## TASK PROMPT
Throughout the listing below, copy each line containing "quand".

___ STUDY MATERIAL

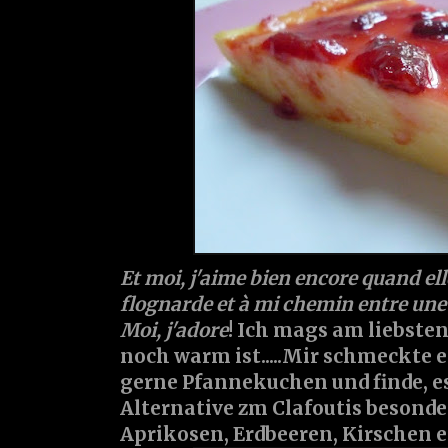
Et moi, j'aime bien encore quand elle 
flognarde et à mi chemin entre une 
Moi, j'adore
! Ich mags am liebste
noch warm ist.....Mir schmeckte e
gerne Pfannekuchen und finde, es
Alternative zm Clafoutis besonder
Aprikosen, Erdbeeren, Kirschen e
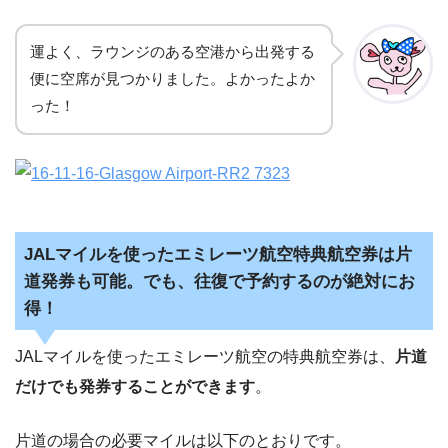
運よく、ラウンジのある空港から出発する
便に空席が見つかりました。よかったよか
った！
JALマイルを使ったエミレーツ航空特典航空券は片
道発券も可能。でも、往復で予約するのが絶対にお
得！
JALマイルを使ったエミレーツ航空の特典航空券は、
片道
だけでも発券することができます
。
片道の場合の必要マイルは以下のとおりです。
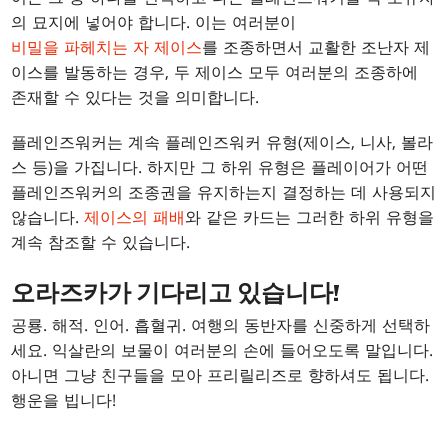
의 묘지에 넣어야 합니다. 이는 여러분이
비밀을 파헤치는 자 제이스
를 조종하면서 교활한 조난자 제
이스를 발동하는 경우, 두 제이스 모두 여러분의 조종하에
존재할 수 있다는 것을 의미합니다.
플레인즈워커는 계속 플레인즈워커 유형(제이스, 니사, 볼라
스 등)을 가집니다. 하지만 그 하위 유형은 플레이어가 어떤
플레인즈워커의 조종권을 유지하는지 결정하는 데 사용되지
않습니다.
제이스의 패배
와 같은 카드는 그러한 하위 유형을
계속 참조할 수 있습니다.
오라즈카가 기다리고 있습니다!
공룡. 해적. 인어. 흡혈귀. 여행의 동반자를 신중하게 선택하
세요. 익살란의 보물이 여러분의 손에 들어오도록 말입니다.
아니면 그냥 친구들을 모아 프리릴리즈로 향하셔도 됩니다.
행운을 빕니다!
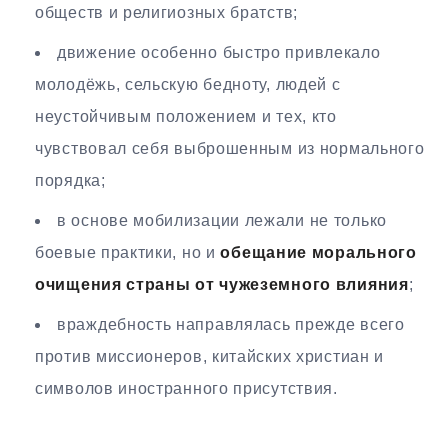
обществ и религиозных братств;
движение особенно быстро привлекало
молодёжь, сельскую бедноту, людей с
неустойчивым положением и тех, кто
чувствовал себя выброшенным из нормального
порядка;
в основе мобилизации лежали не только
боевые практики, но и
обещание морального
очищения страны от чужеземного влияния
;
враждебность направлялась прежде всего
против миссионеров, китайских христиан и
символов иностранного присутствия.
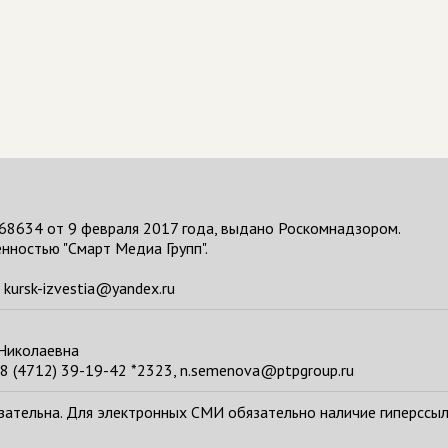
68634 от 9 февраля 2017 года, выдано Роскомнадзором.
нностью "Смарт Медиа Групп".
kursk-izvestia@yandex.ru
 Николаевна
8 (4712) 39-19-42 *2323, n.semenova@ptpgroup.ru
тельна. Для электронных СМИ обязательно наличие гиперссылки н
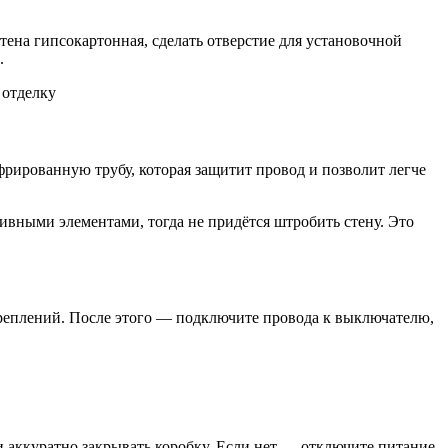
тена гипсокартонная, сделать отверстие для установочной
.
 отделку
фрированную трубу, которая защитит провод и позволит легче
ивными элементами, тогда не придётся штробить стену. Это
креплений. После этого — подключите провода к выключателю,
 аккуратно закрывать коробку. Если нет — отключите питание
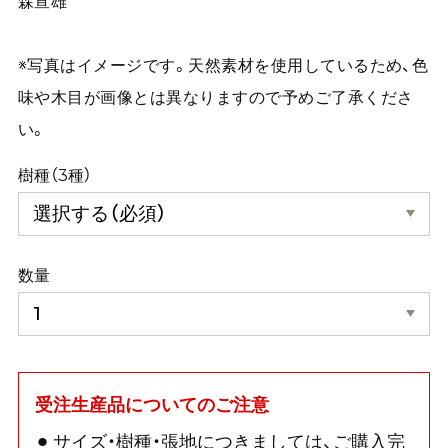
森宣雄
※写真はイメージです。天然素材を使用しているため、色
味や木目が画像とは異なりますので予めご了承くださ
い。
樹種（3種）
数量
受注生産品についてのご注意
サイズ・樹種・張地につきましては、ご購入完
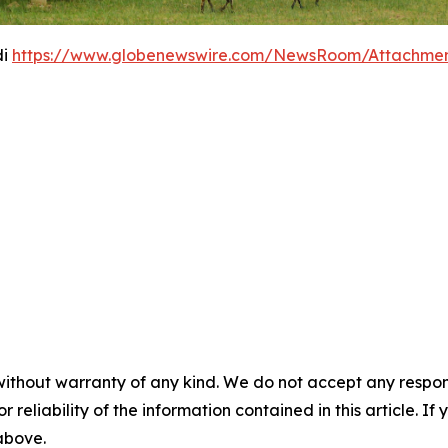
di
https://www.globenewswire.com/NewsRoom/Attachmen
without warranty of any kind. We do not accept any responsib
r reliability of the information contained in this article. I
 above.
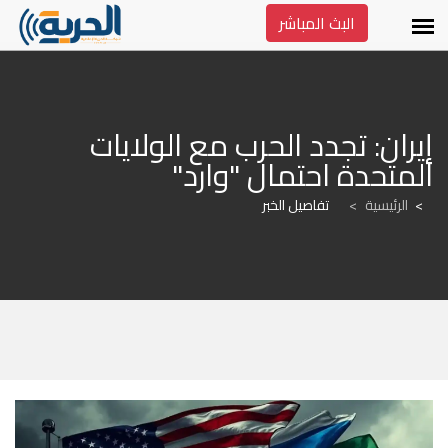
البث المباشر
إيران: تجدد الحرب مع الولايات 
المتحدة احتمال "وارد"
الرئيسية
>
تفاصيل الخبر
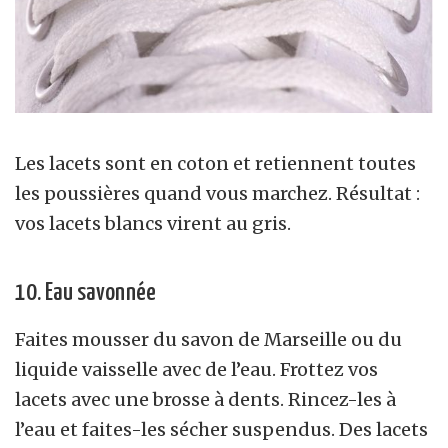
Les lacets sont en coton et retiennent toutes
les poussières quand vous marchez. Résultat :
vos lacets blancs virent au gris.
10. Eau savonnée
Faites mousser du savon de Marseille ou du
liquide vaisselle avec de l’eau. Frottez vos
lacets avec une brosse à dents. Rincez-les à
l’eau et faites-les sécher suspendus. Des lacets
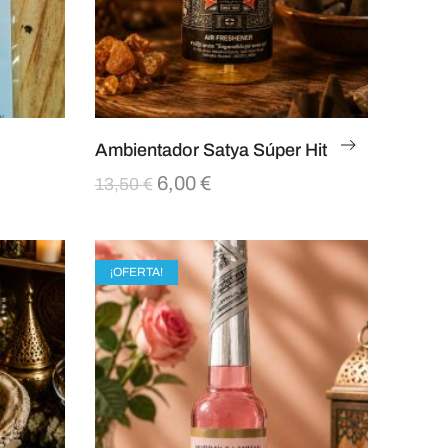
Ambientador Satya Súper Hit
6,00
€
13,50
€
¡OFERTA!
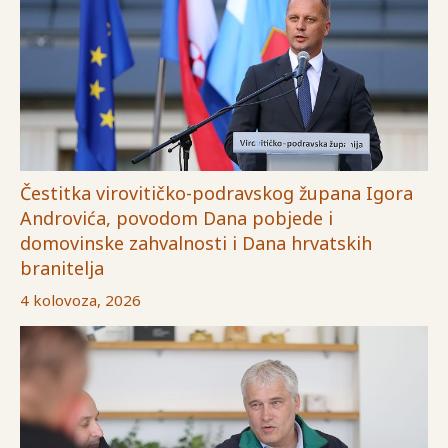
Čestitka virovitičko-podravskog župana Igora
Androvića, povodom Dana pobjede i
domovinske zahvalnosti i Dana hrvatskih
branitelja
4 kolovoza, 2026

______

## ANSWER TO THE PROBLEM
Et moi, j'aime bien encore quand elle 
les poussières quand vous marchez. Résultat :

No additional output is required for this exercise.